Douglas McMaster, chef
But it is the relationship with suppliers that forms the crux of the zero-waste ethos. By buying straight from small organic farmers, Douglas is able to cut out the middle men and all the unsustainable practices that come with big agriculture. “The big mono-cultures are grown in an industrial way which means lots of packaging, lots of waste, lots of fuel, lots of carbon footprint, whereas small scale organic farmers can supply you in a way that is zero-waste.” No packaging means things like milk and oil are delivered in jerry cans and animals come in whole with the skin still on to be butchered on site. It is a system which makes the restaurant the hub of an expanding wheel of influence stretching back along its supply chain, changing attitudes and practices along the way. “it’s changing a whole generational way of thinking. People have been packaging food now for 20-30 years. They just do it that way because that’s the food industry. Trying to get them to change it is a progressive thing. We’re convincing suppliers, then they’re coming up with their own ideas of how they can do it. It’s all blossoming as we speak.”

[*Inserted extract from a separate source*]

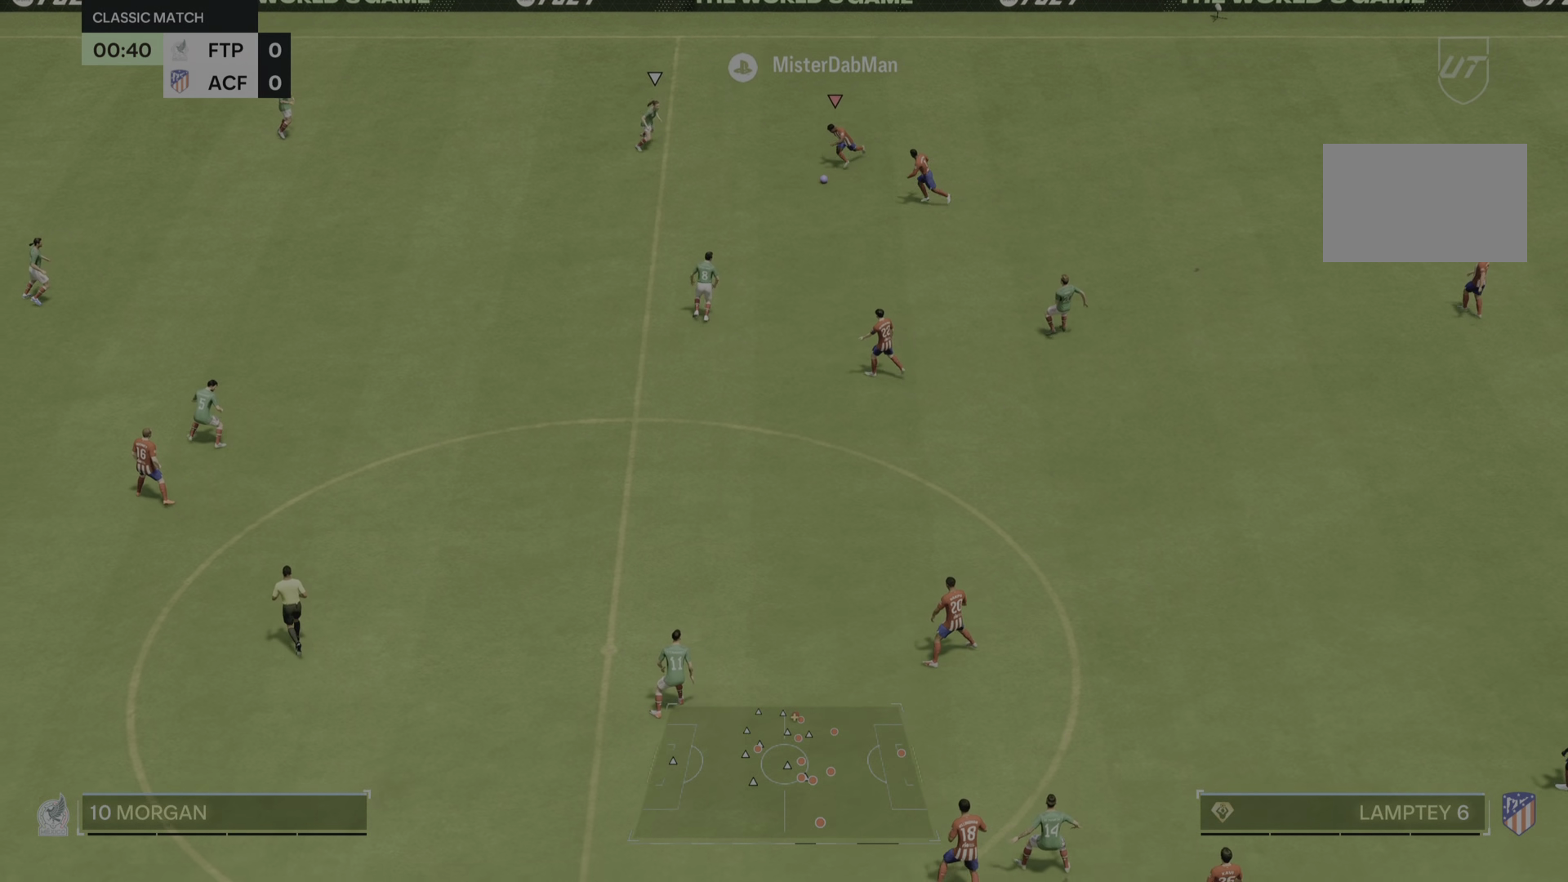
{"buttons": [], "left_stick": "down", "right_stick": "center", "events": []}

For a restaurant so concerned with sustainability it’s odd to hear that food locality isn’t one of McMaster’s top priorities. But this is where intercepting food waste from supermarkets comes in. “That might mean using tomatoes from spain” said douglas, “but it supersedes the other conceptual ideas of locality to save all that food waste. You’ve just got to follow your instincts and I feel that is the right thing to do.” Douglas is understandably coy about his more piratical activities. “We have people on the inside as it were,” he said, “who say they’ll drive it to landfill then give us a call and offer it to us. It’s all very frowned upon from a legal perspective.” Say no more.
Like all free spirits, Douglas is contemptuous of mindless bureaucracy. So it is here, perhaps characteristically, that he sees the main obstruction to zero-waste being adopted across the industry. “Middle men are the problem. Middle men are the people who package things. Middle men are the people who insist upon food being denatured. Middle men are the people who make all the money out of the producers. So look beyond the middle men to the source and the whole system changes.”

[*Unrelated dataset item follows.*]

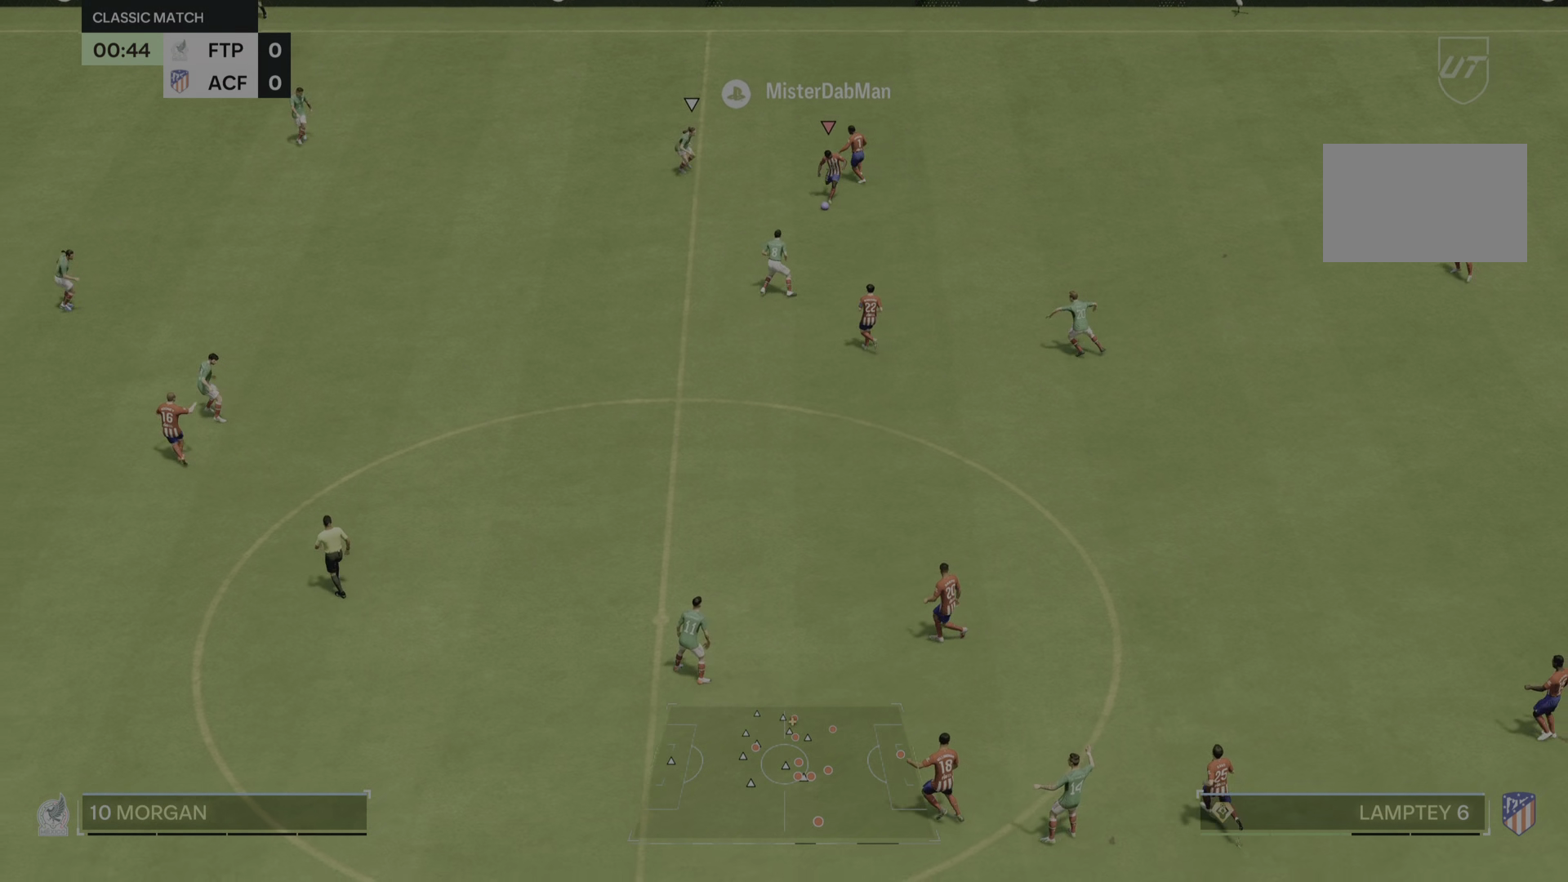
{"buttons": [], "left_stick": "down", "right_stick": "center", "events": []}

But can a pre-industrialised food system really feed a world of seven billion people and counting? “Yes 100%. There’s a lot of information filtered into the mainstream which tells people that organic farming can’t feed the planet. It’s not true – there are proven studies. It is viable. We’re seven months into our business and we’re proving that we’re a financially-viable economic business model that doesn’t generate material waste. A year ago no one said that was possible – sceptics and pessimists saying it wouldn’t work – bullshit.”
And that seems to sum up McMaster’s attitude – the ethical pirate, the free spirit who won’t just passively do what he’s told or accept what others say is impossible. It’s the attitude which led him to leave school at 16 and it’s the attitude which is now leading him to challenge the limits of the possible in sustainability.
“We’re proving that we’re a financially viable economic business model that doesn’t generate material waste. A year ago no one said that was possible.”